And suppose that $a_n > 0\quad \forall n$. Since the case $b_n := \frac{a_n}{1+a_n} \to p$ with $p \ne 0$ is clear, I'm supposing that $b_n\to 0$ and that $\sum b_n$ converges.
So for any real $M > 0$ I have that there's a natural $N$ such that $n\ge N \implies$ $$1+\frac{1}{a_n}>M$$
I feel that there's a way to limit $a_n$ by $b_n$ so that convergence of $\sum b_n$ implies the contradiction that $\sum a_n$ converges. But I'm getting nothing from these hypothesis.
If $a_n\not\to0$, then ${a_n\over1+a_n}\not\to0$. If $a_n\to0$ (and $a_n\ge0$), then ${a_n\over1+a_n}\gt{a_n\over2}$ for all large $n$. In either case $\sum{a_n\over1+a_n}$ diverges.
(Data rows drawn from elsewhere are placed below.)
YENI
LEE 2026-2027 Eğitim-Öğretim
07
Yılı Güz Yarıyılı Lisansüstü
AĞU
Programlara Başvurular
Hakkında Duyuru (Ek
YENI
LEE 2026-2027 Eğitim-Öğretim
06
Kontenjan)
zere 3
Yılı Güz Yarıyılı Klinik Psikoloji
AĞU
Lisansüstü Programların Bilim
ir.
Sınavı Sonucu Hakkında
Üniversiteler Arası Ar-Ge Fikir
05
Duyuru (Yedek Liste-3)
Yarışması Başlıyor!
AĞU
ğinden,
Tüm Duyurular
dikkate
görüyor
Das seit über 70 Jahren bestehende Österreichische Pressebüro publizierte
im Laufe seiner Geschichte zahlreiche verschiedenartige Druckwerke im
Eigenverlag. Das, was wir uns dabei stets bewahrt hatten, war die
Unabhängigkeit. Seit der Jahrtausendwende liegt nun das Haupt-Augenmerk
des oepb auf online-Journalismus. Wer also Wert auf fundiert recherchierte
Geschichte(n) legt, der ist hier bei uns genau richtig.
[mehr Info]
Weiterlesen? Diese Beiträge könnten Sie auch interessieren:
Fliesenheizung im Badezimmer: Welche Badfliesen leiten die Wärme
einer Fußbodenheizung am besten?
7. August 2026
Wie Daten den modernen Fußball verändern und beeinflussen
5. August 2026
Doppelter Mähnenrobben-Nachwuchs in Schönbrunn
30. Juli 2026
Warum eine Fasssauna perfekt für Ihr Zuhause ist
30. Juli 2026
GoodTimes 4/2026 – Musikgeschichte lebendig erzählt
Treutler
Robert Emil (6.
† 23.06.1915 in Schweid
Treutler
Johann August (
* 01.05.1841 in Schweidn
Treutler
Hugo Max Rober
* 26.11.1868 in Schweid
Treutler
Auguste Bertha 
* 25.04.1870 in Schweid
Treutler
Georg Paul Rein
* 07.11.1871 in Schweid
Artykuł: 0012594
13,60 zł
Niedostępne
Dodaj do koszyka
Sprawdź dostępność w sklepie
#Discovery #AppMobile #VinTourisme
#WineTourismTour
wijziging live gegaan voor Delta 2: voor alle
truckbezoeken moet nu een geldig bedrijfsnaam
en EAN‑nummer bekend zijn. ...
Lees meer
There are $2$ cases to consider:
$a)$ The sequence $\{a_n\}$ is bounded, which means $|a_n| < M$ for some $M > 0$. Thus $\dfrac{a_n}{1+a_n}> \dfrac{a_n}{1+M}$, and $\sum_{n}\dfrac{1} {1+M}a_n$ diverges to $+\infty$, hence $\sum_{n}\dfrac{a_n}{1+a_n}$ diverges to $+\infty$
$b)$ The sequence $\{a_n\}$ is unbounded, thus for each $k \ge 1$, we can find a term $a_{n_k}$ such that $a_{n_k}> k\implies \sum_{n}\dfrac{a_n}{1+a_n} \ge \sum_{k}\dfrac{a_{n_k}}{1+a_{n_k}} > \sum_{k}\dfrac{k}{1+k} > \sum_{k}\dfrac{1}{k} = +\infty$
In either case, we find that the series in question diverges by comparison with a diverging series.
asymptotic comparison
If $\lim_{n\to+\infty}a_n=0$ then
$$a_n\sim \frac {a_n}{1+a_n} \;\;(n\to+\infty) $$
so the two series have the same nature.